Our other bit of touristic dalliance was a visit to the Biomuseo of Panama which is housed in a spectacular building designed by Frank Gehry. We were told the building had been designed to reflect the Panamanian land and climate but it looked a lot like every other Gehry building we had seen; like it was designed by folding sheets of cardboard. It was certainly a spectacular building but didn't strike Jo (who is sensitive to these things) as a particularly good museum space to house the modest but high quality exhibits.
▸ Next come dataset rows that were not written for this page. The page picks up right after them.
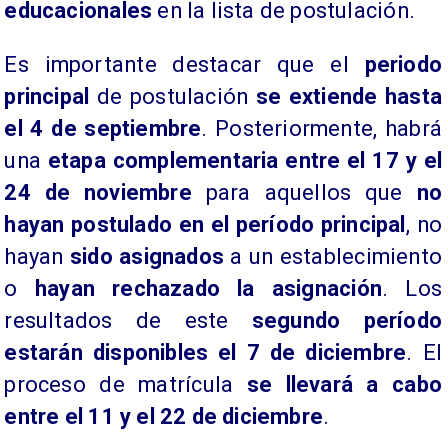
educacionales
en la lista de postulación.
Es importante destacar que el
periodo
principal
de postulación
se extiende hasta
el 4 de septiembre
. Posteriormente, habrá
una
etapa complementaria entre el 17 y el
24 de noviembre
para aquellos que
no
hayan postulado en el período principal
, no
hayan
sido asignados
a un establecimiento
o
hayan rechazado la asignación
. Los
resultados de este
segundo período
estarán disponibles el 7 de diciembre
. El
proceso de matrícula
se llevará a cabo
entre el 11 y el 22 de diciembre
.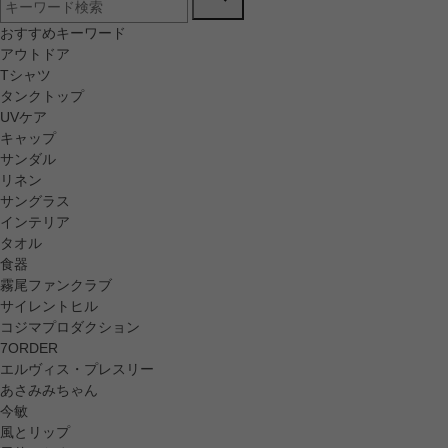
おすすめキーワード
アウトドア
Tシャツ
タンクトップ
UVケア
キャップ
サンダル
リネン
サングラス
インテリア
タオル
食器
霧尾ファンクラブ
サイレントヒル
コジマプロダクション
7ORDER
エルヴィス・プレスリー
あさみみちゃん
今敏
風とリップ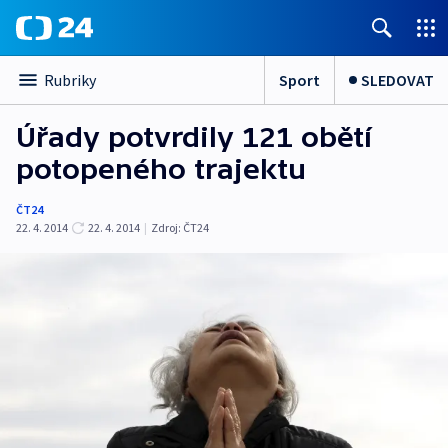
Sport
SLEDOVAT
Rubriky
Úřady potvrdily 121 obětí
potopeného trajektu
ČT24
22. 4. 2014
22. 4. 2014
|
Zdroj:
ČT24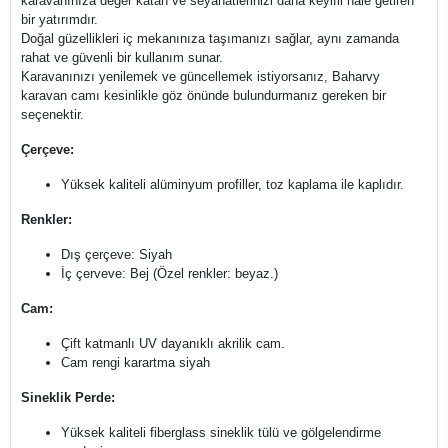
karavanınıza değer katan ve seyahatlerinizi daha keyifli hale getiren
bir yatırımdır.
Doğal güzellikleri iç mekanınıza taşımanızı sağlar, aynı zamanda
rahat ve güvenli bir kullanım sunar.
Karavanınızı yenilemek ve güncellemek istiyorsanız, Baharvy
karavan camı kesinlikle göz önünde bulundurmanız gereken bir
seçenektir.
Çerçeve:
Yüksek kaliteli alüminyum profiller, toz kaplama ile kaplıdır.
Renkler:
Dış çerçeve: Siyah
İç çerveve: Bej (Özel renkler: beyaz.)
Cam:
Çift katmanlı UV dayanıklı akrilik cam.
Cam rengi karartma siyah
Sineklik Perde:
Yüksek kaliteli fiberglass sineklik tülü ve gölgelendirme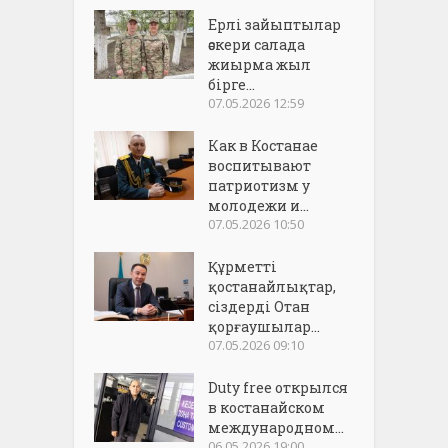
Ерлі зайыптылар
әскери салада
жиырма жыл
бірге...
07.05.2026 12:59
Как в Костанае
воспитывают
патриотизм у
молодежи и...
07.05.2026 10:50
Құрметті
қостанайлықтар,
сіздерді Отан
қорғаушылар...
07.05.2026 09:10
Duty free открылся
в костанайском
международном...
06.05.2026 19:00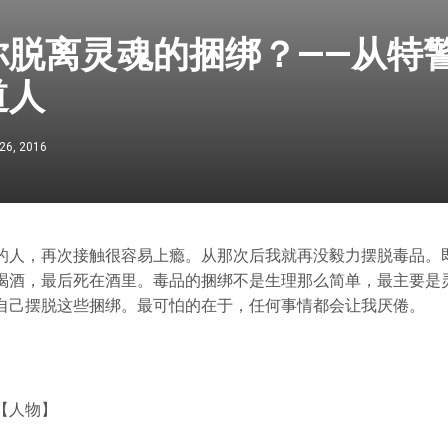
你脱离灵魂的捆绑？——从特
道人
26, 2016
的人，再次接触很容易上瘾。从那次后我就再没毅力摆脱毒品。
喝酒，最后死在酒里。毒品的捆绑不是生理那么简单，最主要是
自己摆脱这些捆绑。最可怕的在于，任何事情都会让我厌倦。
【人物】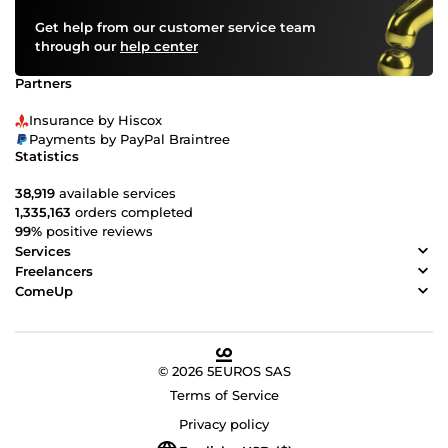
Get help from our customer service team
through our
help center
Partners
Insurance by Hiscox
Payments by PayPal Braintree
Statistics
38,919
available services
1,335,163
orders completed
99%
positive reviews
Services
Freelancers
ComeUp
© 2026 5EUROS SAS
Terms of Service
Privacy policy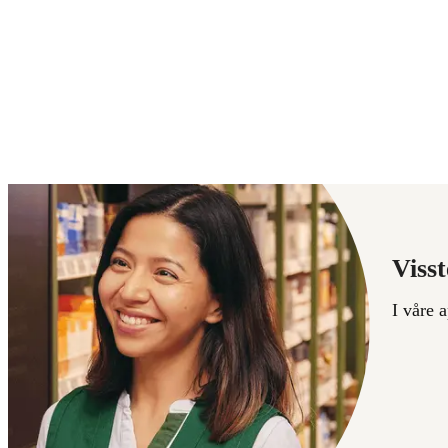
Visst
I våre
My coolness for these apparently worthy museums may not, however, be as rational as I make out. We were both suffering more than a little withdrawal after packing Elephant away and this had left us flat and lacking our usual enthusiasm. This always happens at the end of each journey as our attention shifts slowly back to more prosaic matters at home. It also highlights one of the great truths of travel. What you experience on a journey is always highly personal and specific to a time. The Greek Heraclitus summed it up succinctly about 500 BC as follows:
 
“No man ever steps in the same river twice, for it's not the same river and he's not the same man.”

Our friend Les told us a great story from his own family that illustrates this beautifully and which I will retell as accurately as I can. It seems Les' parents spent about 15 years sailing around the world when Les and his brother were young men. They returned with only a handful of photos from all that time. One night at dinner, a guest asked why there were no more photos because he wanted to see what these exotic places were like. Les' dad answered simply:

“If you want to know what it is like, go and look for yourself.”